If you deal much with programming applications that are meant to be used in linguistically diverse environments, you know the term internationalization. This could be defined as the enabling of software to handle more than one written language.
Related terms are multilingualization and localization. All of these are traditionally abbreviated by the curious practice of deleting the middle letters and replacing them with the number of letters deleted:
def shorten(str) (str[0..0] + str[1..-2].length.to_s + str[-1..-1]).upcase end shorten("internationalization") # I18N shorten("multilingualization") # M17N shorten("localization") # L10N
The terms I18N and M17N are largely synonymous; globalization has also been used, but this has other meanings in other contexts.

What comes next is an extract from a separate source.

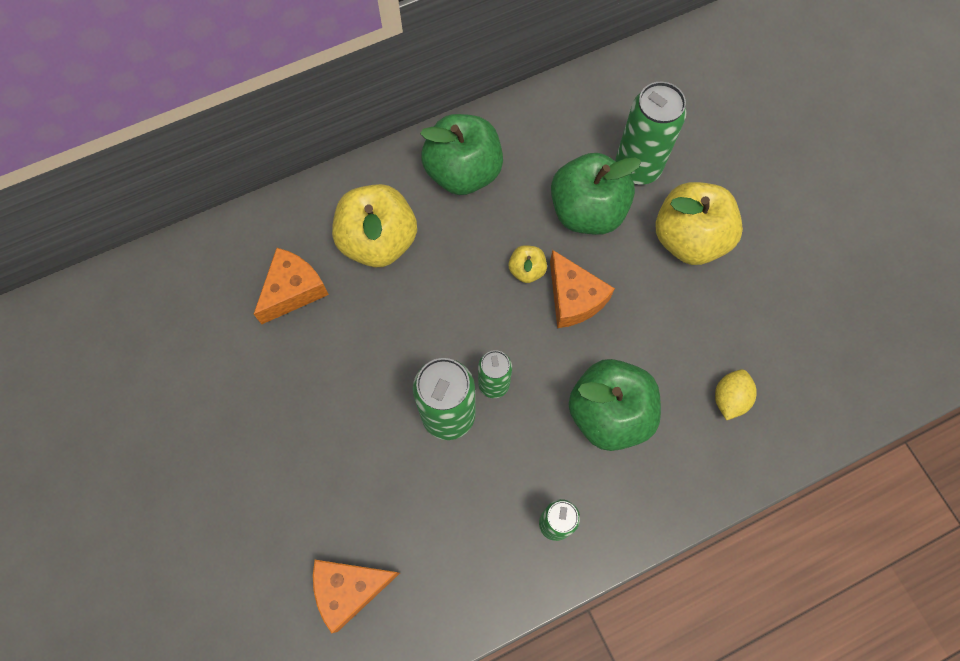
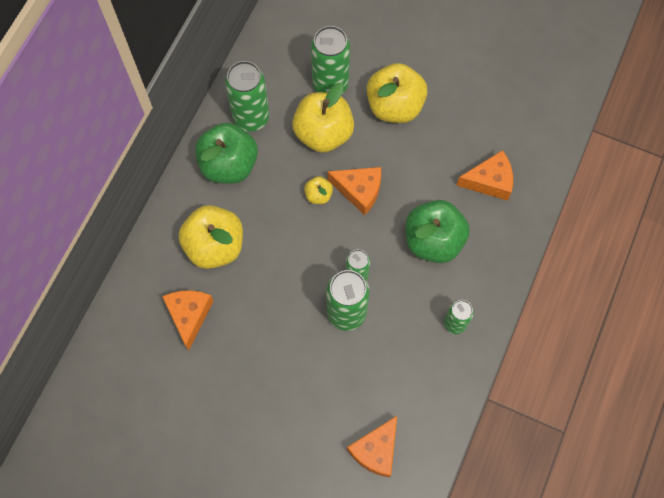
camera: 40 degrees left, 0 degrees up
(526, 143) = (251, 118): none -> green can
(587, 211) = (323, 133): green apple -> yellow apple
(729, 398) = (489, 181): yellow lemon -> orange cheese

The term L10N refers to something a little broaderthe complete support for local conventions and culture, such as currency symbols, ways of formatting dates and times, using a comma as a decimal separator, and much more.
Let's start by examining a little terminology, since this area of computing is fairly prone to jargon. This will also include a little history, since the current state of affairs makes sense only as we view its slow evolution. The history lessons will be kept to a minimum.